Par ailleurs, les autres articles cadrent moins bien avec le titre de la publication. Le deuxième article, portant sur les femmes comme enjeu politique, tente de démontrer que la conciliation entre citoyenneté et diversité est difficile à trouver tant en France, aux prises avec la question du voile et de la laïcité (question reprise dans le septième article), que dans les pays à majorité musulmane, soumis pour la plupart à des régimes autoritaires qui composent avec le pouvoir patriarcal. Dès lors, l’auteure réfléchit davantage sur les couples « Femmes du monde musulman et politique » ou « Femmes et politique dans le monde musulman » plutôt que « Femmes et politique au Moyen-Orient ». Compte tenu des nombreux écrits sur l’islamisme et sur la condition de vie des femmes dans ce climat religieux, l’auteure aurait pu être plus précise dans ces exemples sur les pays du Proche-Orient. Les réflexions sur les femmes islamistes qui portent un regard très critique sur les féministes occidentales et arborent le voile afin d’investir plus librement l’espace public (propos repris dans les deuxième, sixième et septième articles) intéresseront un large public, souvent ignorant des motivations du port du voile. Toutefois, le sujet nécessite de se référer plus systématiquement à divers travaux d’enquêtes sur le port du voile comme acte politique, en prenant des exemples précis dans plusieurs pays du Moyen-Orient, et de décortiquer les discours de ces femmes islamistes, bien que le témoignage d’une jeune Libanaise soit édifiant (p. 121). Cet approfondissement aurait davantage permis de réfléchir tant sur les modalités et les dangers des particularismes religieux et communautaires (proposés dans les deuxième et septième articles) que sur les difficultés du débat démocratique.

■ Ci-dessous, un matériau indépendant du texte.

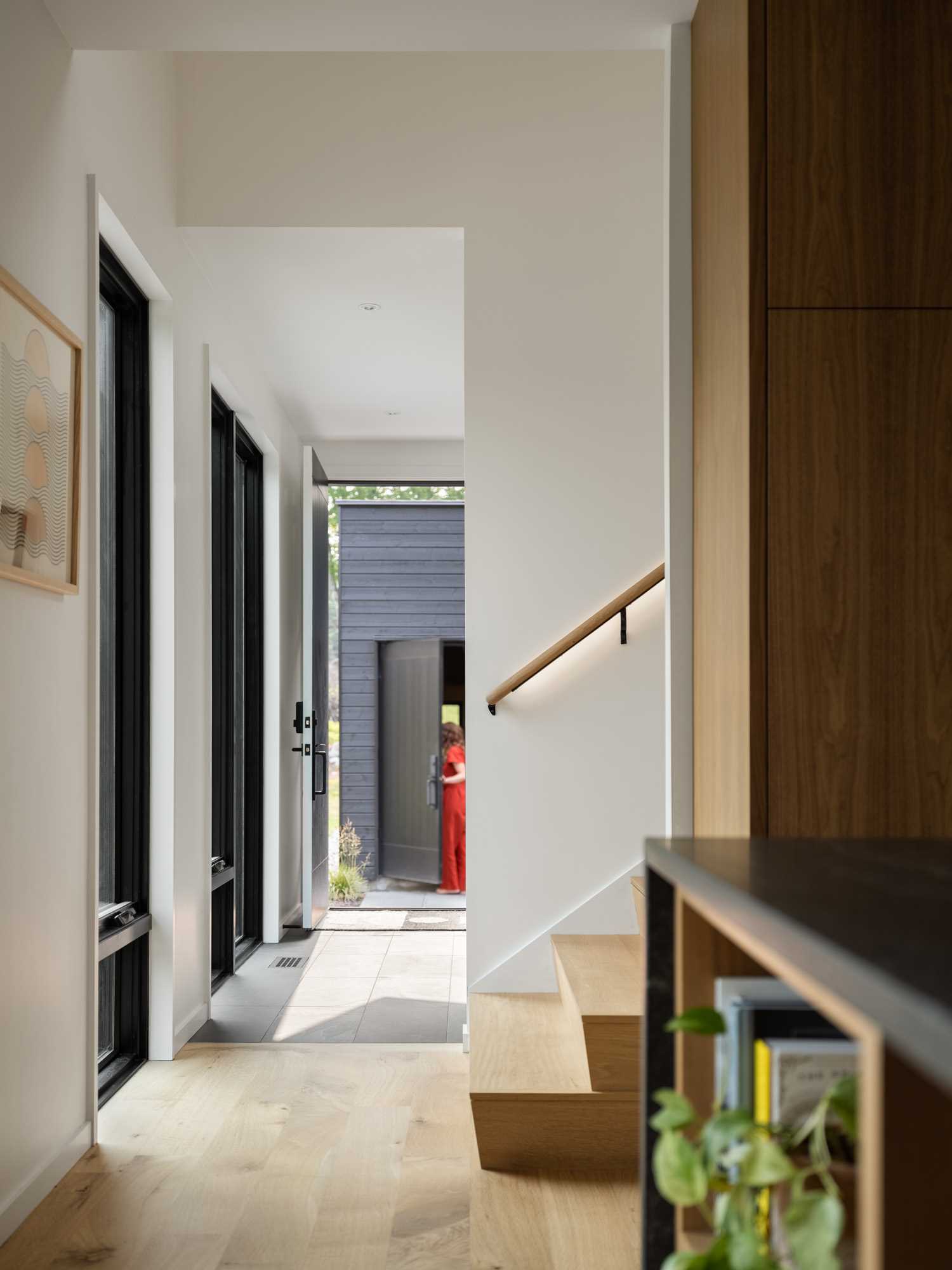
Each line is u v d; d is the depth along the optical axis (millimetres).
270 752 6156
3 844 2479
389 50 2955
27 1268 2363
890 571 2246
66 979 2891
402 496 12773
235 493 5457
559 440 4098
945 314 2262
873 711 2236
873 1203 584
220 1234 2525
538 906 4004
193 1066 3801
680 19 2795
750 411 2254
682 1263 861
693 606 2791
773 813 2229
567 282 4137
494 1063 3148
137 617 3908
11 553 2500
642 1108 1106
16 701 2555
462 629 9641
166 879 3900
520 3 2713
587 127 4176
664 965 1105
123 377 3916
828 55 2268
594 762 4027
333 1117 3289
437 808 8867
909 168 2266
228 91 4145
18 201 2607
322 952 5824
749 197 2266
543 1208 2674
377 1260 2400
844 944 612
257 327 5137
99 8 2746
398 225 4141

En intégrant le huitième et dernier article, qui porte non plus seulement sur les rapports de domination entre hommes et femmes mais d’homme à homme en parlant d’actes de sodomie, l’auteure fait le choix de traiter plus largement de questions taboues relativement à la sexualité dans les sociétés musulmanes, en se référant aux écrits de l’écrivain marocain M. Choukri et de l’écrivain égyptien S. Ibrahim. Selon l’auteure, la domination de l’intime d’autrui « rejoint le politique » (p. 157); cette réflexion intéressante aurait mérité d’être davantage justifiée étant donné que l’ouvrage porte sur les femmes. On peut dès lors légitimement se demander pourquoi la question taboue du mariage forcé, par exemple, n’a pas été traitée pour mieux cadrer avec le thème général de l’ouvrage. En somme, cet ouvrage qui offre plusieurs pistes de réflexion, intéressera un large public toujours enclin à s’interroger sur le statut de la femme dans le monde musulman. Les spécialistes de la question en revanche auraient souhaité que la thématique générale soit plus approfondie et ne couvre pas seulement deux pays du Proche-Orient (Égypte et Palestine) afin qu’un véritable comparatisme soit proposé et développé.